Stored items:
++++++++++++++++++++
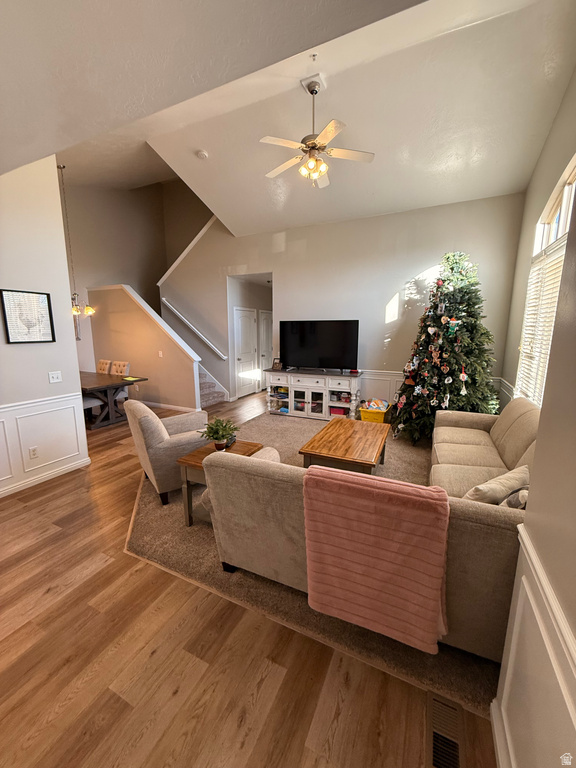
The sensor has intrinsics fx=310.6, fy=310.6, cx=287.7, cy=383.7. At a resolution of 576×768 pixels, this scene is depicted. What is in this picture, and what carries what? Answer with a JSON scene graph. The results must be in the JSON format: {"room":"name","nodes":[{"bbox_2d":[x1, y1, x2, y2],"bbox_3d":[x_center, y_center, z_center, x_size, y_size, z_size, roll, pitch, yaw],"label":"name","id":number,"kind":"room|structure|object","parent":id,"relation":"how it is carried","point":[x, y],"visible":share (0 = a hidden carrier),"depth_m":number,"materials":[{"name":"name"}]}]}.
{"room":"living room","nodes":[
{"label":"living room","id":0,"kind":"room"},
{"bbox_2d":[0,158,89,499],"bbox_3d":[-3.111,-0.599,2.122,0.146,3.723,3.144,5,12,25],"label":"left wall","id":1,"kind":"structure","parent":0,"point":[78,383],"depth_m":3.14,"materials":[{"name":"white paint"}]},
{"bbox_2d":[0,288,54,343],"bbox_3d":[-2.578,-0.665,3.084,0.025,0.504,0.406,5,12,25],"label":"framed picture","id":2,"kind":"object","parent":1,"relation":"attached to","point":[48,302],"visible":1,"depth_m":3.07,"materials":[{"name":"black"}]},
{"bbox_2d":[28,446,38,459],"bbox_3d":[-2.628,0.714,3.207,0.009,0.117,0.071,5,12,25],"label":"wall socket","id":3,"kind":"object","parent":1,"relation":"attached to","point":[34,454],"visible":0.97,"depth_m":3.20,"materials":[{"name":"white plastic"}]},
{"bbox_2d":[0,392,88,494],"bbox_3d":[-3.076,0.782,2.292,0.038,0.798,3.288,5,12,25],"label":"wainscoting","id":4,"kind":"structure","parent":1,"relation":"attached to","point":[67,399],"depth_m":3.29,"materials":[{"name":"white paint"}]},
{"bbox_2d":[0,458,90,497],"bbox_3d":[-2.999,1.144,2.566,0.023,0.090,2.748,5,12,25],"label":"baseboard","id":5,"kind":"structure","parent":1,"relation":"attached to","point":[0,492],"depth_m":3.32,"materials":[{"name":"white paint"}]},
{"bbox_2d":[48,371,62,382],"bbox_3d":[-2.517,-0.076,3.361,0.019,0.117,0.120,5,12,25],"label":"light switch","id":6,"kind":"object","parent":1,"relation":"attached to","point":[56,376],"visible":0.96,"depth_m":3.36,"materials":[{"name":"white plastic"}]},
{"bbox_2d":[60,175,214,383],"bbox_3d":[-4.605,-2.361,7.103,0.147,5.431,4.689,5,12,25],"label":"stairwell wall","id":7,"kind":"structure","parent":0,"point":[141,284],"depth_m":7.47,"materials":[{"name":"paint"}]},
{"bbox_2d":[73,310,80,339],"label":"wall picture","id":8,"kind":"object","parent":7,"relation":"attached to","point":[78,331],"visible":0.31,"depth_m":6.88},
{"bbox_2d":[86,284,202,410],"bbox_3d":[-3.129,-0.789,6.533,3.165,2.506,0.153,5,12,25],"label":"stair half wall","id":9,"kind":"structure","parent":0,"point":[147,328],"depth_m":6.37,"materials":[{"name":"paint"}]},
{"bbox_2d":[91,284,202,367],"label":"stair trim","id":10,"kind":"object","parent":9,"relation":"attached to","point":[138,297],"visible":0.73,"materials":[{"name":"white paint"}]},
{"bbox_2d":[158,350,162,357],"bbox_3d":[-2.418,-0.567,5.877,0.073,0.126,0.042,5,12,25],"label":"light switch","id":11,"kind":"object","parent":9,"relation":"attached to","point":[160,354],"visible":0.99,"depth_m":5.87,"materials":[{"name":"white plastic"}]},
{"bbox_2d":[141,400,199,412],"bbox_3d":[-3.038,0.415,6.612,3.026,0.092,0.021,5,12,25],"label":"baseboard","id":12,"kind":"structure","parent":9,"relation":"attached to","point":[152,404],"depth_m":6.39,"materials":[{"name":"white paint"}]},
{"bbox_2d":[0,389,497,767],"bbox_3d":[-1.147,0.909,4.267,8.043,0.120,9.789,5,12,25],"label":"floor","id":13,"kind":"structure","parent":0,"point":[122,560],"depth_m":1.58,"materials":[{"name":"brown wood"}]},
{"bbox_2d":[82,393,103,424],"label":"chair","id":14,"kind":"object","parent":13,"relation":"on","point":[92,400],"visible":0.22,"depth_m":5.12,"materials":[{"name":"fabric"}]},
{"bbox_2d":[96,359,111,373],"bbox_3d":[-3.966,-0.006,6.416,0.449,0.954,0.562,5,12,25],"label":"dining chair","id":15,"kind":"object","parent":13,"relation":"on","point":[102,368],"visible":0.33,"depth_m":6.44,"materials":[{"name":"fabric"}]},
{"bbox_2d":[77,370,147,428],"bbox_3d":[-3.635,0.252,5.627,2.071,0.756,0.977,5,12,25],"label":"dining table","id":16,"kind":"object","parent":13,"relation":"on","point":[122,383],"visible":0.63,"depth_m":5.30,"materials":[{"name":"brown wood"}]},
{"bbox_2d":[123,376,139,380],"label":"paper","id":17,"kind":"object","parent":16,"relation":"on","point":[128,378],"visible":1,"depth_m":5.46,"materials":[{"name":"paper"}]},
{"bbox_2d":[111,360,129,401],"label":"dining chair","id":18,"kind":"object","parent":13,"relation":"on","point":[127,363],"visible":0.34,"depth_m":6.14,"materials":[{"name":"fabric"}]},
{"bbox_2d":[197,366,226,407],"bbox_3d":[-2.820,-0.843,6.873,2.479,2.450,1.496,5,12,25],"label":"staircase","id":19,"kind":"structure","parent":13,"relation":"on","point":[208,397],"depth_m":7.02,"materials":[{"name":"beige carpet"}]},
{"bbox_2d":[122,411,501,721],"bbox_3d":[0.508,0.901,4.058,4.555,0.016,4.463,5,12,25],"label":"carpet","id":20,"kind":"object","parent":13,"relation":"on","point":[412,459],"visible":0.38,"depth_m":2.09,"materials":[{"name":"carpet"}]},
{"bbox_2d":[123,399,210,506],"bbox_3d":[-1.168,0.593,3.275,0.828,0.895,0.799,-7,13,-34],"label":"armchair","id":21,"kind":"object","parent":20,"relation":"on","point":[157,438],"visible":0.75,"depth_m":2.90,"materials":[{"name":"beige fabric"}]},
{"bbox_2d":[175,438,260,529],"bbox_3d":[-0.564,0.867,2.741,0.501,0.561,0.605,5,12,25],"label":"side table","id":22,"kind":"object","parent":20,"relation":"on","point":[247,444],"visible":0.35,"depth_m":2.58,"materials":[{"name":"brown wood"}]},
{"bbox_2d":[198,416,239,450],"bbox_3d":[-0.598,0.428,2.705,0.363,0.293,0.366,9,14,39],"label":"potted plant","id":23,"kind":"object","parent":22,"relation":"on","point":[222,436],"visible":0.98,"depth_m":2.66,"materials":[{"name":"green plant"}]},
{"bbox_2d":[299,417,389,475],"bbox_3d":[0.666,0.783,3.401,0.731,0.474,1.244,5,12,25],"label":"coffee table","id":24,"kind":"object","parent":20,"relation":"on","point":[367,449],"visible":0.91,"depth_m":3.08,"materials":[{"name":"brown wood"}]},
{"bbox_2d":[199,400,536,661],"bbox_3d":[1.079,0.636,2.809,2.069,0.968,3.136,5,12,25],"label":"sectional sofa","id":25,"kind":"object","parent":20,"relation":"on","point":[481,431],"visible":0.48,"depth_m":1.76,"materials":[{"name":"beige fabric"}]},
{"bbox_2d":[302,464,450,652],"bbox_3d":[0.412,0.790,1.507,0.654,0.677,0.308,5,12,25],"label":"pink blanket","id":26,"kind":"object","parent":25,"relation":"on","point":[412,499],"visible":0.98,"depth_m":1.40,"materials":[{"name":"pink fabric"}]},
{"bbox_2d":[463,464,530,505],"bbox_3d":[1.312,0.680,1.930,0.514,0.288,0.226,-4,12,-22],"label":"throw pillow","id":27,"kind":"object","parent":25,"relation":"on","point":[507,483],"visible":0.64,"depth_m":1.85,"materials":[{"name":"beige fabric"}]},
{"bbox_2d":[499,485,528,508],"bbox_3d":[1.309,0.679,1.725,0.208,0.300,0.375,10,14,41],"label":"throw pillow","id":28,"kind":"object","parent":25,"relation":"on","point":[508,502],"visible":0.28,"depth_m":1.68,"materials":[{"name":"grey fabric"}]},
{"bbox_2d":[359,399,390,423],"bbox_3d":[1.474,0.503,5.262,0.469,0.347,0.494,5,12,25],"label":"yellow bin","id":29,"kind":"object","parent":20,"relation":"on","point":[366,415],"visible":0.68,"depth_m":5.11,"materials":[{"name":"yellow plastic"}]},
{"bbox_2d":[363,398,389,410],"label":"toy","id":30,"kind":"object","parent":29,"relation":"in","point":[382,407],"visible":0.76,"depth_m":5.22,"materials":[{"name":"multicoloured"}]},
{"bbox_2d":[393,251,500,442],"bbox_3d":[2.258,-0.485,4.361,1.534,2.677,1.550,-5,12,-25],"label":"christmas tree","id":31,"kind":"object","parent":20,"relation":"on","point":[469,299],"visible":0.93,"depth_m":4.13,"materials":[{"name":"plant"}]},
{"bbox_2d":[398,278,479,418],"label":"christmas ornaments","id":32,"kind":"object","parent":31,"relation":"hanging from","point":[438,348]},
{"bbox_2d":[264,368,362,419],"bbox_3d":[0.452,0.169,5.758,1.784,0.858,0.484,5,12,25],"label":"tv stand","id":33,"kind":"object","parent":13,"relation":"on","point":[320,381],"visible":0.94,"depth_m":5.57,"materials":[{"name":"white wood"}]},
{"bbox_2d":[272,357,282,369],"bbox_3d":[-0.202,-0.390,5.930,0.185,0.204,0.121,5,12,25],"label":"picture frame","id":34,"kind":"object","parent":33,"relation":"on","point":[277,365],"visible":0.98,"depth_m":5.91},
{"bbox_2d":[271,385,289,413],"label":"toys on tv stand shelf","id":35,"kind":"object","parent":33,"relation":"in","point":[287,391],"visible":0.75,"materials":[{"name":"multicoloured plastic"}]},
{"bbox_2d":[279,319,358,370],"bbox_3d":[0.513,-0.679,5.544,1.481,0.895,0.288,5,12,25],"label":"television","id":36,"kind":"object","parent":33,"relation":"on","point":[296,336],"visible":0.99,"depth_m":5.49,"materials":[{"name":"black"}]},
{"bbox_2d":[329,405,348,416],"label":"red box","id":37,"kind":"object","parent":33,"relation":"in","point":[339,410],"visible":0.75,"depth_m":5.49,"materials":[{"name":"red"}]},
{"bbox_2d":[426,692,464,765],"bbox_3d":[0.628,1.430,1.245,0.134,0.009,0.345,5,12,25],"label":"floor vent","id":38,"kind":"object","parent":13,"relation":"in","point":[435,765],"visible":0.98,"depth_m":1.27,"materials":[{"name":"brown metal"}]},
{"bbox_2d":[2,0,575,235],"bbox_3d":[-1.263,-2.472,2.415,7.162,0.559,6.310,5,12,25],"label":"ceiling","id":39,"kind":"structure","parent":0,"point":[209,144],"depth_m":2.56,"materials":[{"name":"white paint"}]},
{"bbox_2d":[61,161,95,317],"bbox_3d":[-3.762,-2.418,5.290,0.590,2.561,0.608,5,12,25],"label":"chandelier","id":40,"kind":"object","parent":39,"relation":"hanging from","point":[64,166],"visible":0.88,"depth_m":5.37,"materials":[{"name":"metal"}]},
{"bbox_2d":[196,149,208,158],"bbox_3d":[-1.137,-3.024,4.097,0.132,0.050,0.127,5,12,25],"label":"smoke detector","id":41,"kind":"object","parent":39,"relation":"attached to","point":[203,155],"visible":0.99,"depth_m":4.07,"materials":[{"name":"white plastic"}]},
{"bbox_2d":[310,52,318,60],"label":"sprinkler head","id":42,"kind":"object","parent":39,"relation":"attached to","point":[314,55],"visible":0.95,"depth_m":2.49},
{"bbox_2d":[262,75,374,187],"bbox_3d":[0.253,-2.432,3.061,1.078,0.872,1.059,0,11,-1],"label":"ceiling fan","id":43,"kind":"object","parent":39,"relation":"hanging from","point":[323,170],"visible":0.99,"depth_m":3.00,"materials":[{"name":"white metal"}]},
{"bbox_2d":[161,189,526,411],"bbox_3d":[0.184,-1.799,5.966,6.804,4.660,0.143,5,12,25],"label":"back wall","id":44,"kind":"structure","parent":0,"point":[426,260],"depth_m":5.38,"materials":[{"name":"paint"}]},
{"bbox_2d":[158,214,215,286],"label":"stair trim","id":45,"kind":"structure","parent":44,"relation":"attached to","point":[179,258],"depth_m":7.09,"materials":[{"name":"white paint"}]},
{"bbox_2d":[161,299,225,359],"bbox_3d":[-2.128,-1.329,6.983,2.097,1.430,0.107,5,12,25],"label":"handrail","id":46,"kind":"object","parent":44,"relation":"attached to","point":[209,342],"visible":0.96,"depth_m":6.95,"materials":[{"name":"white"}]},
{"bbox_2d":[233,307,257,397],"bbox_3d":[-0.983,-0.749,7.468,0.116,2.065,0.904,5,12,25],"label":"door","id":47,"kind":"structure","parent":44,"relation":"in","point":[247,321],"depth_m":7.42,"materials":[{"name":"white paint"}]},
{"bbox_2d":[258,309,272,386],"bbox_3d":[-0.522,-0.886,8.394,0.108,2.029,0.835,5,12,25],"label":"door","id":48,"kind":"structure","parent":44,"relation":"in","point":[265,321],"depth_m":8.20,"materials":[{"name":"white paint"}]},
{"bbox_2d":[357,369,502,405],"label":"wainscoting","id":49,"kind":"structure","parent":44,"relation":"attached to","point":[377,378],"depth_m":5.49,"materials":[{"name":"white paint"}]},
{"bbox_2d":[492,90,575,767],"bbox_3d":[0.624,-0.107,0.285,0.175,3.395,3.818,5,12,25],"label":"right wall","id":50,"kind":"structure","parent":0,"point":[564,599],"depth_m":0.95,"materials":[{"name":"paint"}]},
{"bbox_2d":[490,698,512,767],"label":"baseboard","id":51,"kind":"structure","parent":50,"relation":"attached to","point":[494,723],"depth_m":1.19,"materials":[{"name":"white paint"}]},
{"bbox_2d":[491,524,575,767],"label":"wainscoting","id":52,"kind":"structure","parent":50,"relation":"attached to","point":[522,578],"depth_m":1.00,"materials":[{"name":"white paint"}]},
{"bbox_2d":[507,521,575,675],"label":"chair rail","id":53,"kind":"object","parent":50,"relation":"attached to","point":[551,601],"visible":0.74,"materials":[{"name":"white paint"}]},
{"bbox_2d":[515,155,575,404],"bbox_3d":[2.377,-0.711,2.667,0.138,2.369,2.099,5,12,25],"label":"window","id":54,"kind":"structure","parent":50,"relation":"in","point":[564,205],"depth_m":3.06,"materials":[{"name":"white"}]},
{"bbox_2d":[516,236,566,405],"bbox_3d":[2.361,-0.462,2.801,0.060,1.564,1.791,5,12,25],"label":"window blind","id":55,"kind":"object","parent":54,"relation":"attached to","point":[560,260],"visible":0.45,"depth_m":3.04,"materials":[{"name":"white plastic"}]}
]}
++++++++++++++++++++
TASK INSTRUCTIONS:
Go through the data and gather every line that holds "christmas".

ANSWER TO THIS TASK:
{"bbox_2d":[393,251,500,442],"bbox_3d":[2.258,-0.485,4.361,1.534,2.677,1.550,-5,12,-25],"label":"christmas tree","id":31,"kind":"object","parent":20,"relation":"on","point":[469,299],"visible":0.93,"depth_m":4.13,"materials":[{"name":"plant"}]},
{"bbox_2d":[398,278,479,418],"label":"christmas ornaments","id":32,"kind":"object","parent":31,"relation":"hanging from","point":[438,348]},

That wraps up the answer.